Когда Аликино пришел домой, там было душно и мрачно, казалось даже, что дом задыхается под каким-то черным крылом, словно гигантский ворон уселся на крышу и накрыл его собою.
Первое, что сразу же поразило Аликино, — всепроникающее зловоние паленого, сладковатый запах жаренного без соли мяса.
Аделаида и другие служанки, слетевшиеся на запах смерти, перешептывались, утирали слезы, сновали туда-сюда, возбужденные, взвинченные.
Уклоняясь от всех выражений соболезнования и сочувствия, молодой человек вошел в комнату отца.

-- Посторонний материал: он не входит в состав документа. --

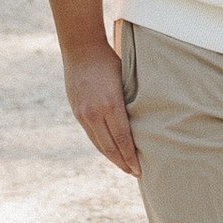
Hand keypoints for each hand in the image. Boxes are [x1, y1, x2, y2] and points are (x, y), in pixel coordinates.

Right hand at [63, 39, 139, 177]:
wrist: (81, 49)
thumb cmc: (110, 60)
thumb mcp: (125, 79)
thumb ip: (131, 102)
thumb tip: (145, 122)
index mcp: (110, 104)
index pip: (123, 139)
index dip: (130, 157)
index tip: (139, 169)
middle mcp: (94, 113)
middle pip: (110, 147)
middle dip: (123, 163)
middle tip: (135, 174)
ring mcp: (83, 114)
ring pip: (98, 144)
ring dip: (112, 158)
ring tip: (124, 166)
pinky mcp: (77, 113)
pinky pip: (91, 136)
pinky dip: (102, 146)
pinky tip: (110, 151)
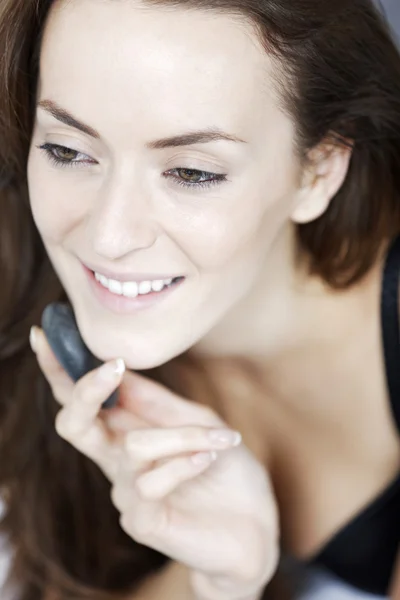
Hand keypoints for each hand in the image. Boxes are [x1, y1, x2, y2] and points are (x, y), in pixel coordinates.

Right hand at [31, 326, 279, 599]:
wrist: (253, 521)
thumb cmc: (225, 468)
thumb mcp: (197, 420)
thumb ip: (156, 401)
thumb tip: (117, 363)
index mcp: (127, 432)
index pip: (83, 400)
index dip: (59, 369)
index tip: (45, 333)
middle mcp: (117, 460)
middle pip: (73, 424)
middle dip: (86, 391)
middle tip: (112, 367)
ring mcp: (126, 492)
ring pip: (134, 447)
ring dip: (182, 436)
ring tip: (219, 438)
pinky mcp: (140, 520)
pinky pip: (152, 481)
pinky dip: (186, 462)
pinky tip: (210, 460)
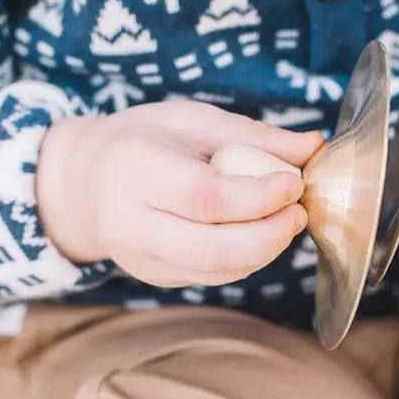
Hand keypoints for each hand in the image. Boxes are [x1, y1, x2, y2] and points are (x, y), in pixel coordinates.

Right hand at [36, 101, 322, 286]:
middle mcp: (132, 223)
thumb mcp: (192, 119)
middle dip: (269, 235)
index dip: (257, 196)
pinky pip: (211, 278)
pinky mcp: (156, 277)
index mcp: (137, 170)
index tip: (294, 181)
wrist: (85, 180)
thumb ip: (253, 135)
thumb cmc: (146, 140)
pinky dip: (247, 261)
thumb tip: (313, 146)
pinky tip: (263, 234)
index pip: (204, 197)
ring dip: (265, 251)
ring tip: (287, 219)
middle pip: (211, 248)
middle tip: (299, 211)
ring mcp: (140, 258)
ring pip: (215, 271)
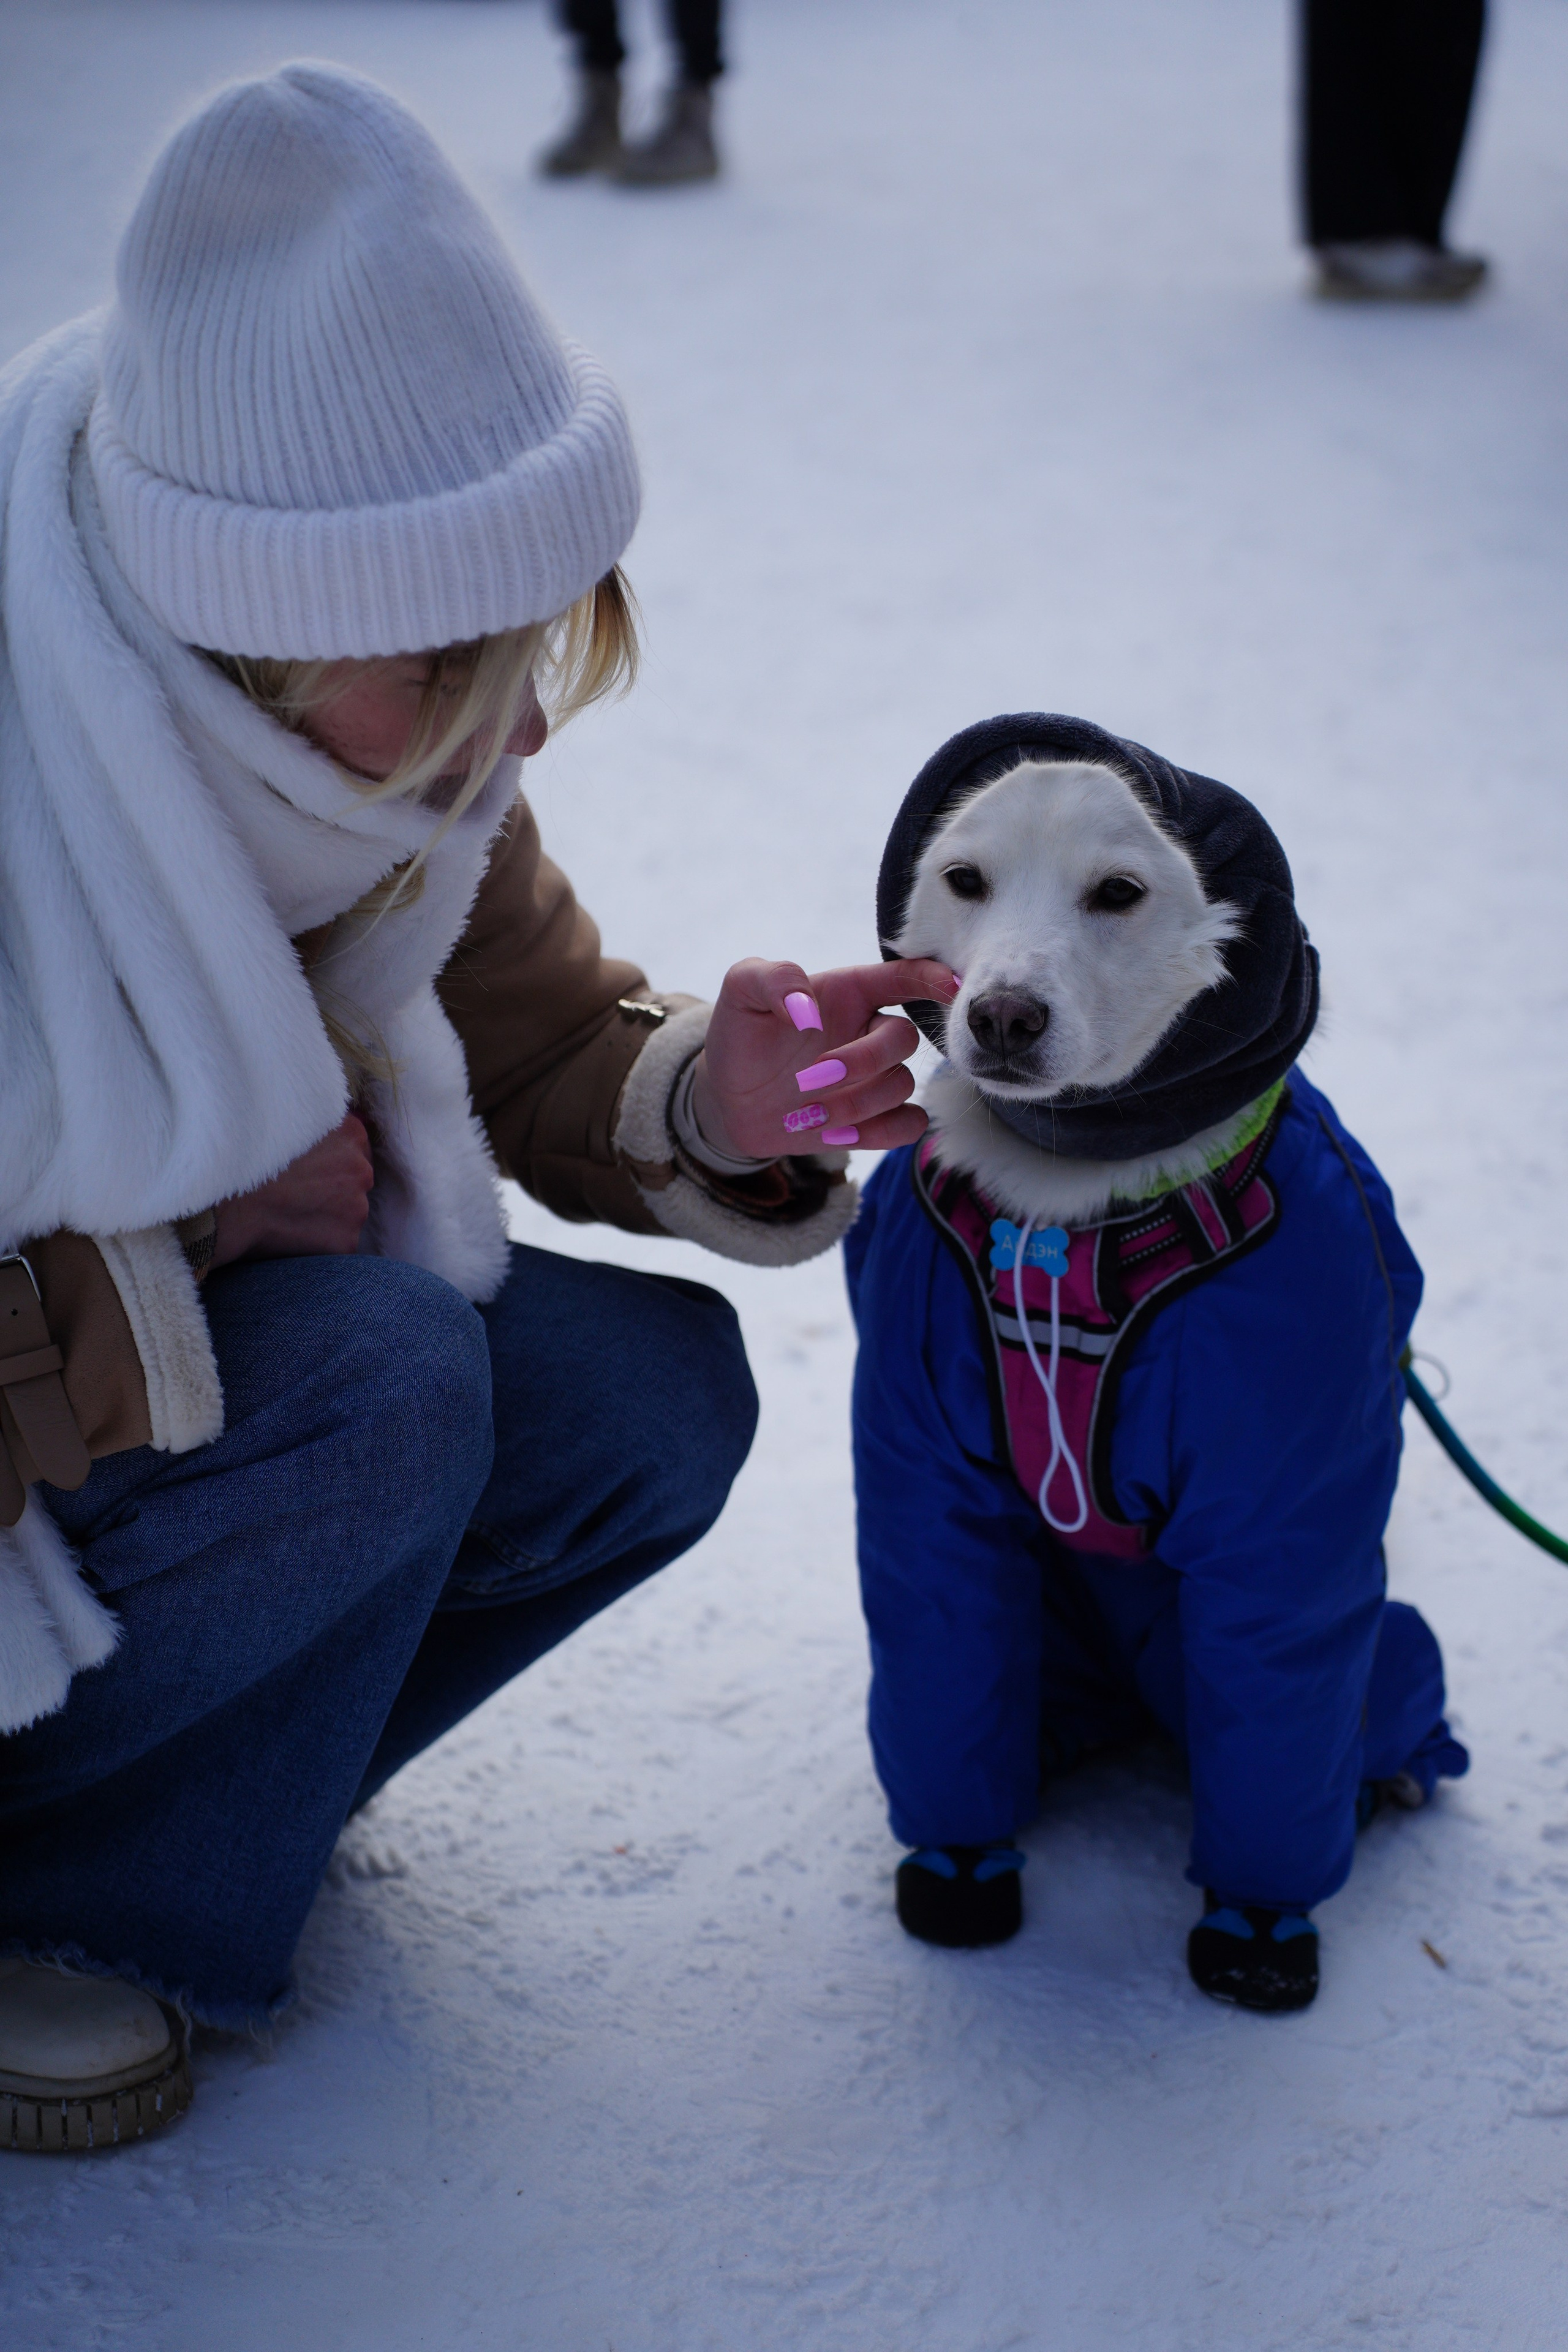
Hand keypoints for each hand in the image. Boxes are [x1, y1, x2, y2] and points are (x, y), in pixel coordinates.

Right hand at [209, 1113, 374, 1268]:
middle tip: (296, 1191)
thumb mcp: (285, 1115)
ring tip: (289, 1212)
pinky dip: (320, 1241)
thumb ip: (315, 1116)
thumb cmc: (246, 1154)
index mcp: (350, 1133)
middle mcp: (362, 1169)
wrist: (225, 1201)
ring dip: (328, 1215)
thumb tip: (326, 1119)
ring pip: (348, 1213)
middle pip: (354, 1180)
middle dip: (333, 1186)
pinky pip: (338, 1242)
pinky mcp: (346, 1242)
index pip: (354, 1147)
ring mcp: (357, 1208)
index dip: (329, 1158)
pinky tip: (291, 1233)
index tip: (308, 1165)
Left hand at [689, 957, 957, 1158]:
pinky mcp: (873, 1120)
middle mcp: (870, 1032)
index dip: (932, 977)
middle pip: (906, 1038)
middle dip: (863, 1062)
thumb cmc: (741, 1035)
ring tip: (806, 1112)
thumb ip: (773, 979)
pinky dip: (879, 1132)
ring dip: (855, 1103)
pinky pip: (909, 1126)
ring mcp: (875, 1078)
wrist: (729, 1097)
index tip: (949, 986)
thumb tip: (808, 1011)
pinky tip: (835, 1132)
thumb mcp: (741, 990)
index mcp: (850, 992)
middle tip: (809, 1078)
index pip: (904, 976)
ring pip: (904, 1086)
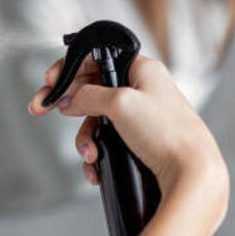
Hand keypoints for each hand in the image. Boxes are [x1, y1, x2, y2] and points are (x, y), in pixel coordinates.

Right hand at [28, 54, 226, 198]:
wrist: (192, 176)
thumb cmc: (167, 135)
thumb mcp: (120, 103)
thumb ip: (87, 95)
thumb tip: (69, 100)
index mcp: (143, 70)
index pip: (96, 59)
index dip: (69, 69)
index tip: (50, 82)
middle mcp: (143, 90)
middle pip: (91, 90)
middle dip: (68, 106)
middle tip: (41, 110)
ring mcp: (142, 116)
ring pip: (96, 120)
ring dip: (84, 138)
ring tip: (88, 154)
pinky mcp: (141, 141)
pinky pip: (107, 141)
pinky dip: (96, 152)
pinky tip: (94, 166)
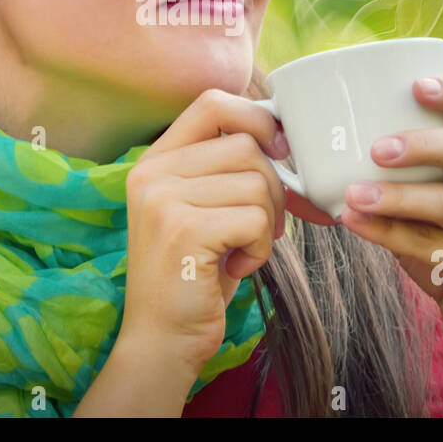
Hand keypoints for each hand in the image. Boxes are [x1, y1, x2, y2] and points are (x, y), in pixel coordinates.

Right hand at [121, 89, 288, 377]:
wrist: (163, 338)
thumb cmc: (197, 273)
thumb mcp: (204, 208)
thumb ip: (227, 168)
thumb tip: (290, 135)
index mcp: (156, 160)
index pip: (212, 102)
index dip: (256, 118)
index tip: (280, 151)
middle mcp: (152, 172)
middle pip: (246, 146)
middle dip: (274, 188)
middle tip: (263, 227)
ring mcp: (163, 199)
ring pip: (257, 182)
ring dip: (267, 223)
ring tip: (243, 249)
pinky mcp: (183, 230)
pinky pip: (255, 218)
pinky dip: (261, 247)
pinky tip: (237, 266)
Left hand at [336, 75, 442, 362]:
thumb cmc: (441, 236)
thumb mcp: (425, 194)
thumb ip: (388, 169)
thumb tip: (307, 138)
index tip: (414, 85)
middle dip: (421, 145)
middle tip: (376, 150)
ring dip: (397, 196)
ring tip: (353, 195)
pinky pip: (431, 245)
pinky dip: (388, 234)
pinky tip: (354, 223)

На большой кровати под балдахином лежал Астаротте, опухший и недвижный, с согнутыми руками и ногами. Он походил на статую, вынутую из кресла, в котором она помещалась, и напоминал один из слепков, сделанных по отпечаткам в Помпеях, где жители были погребены под пеплом Везувия.
Потрясенный врач, дрожа всем телом, приблизился к Аликино и молча провел его в кабинет. Молодой человек решил, что там, очевидно, был пожар. Запах паленого мяса стал невыносимым, но нигде не было ни малейших следов ни огня, ни дыма.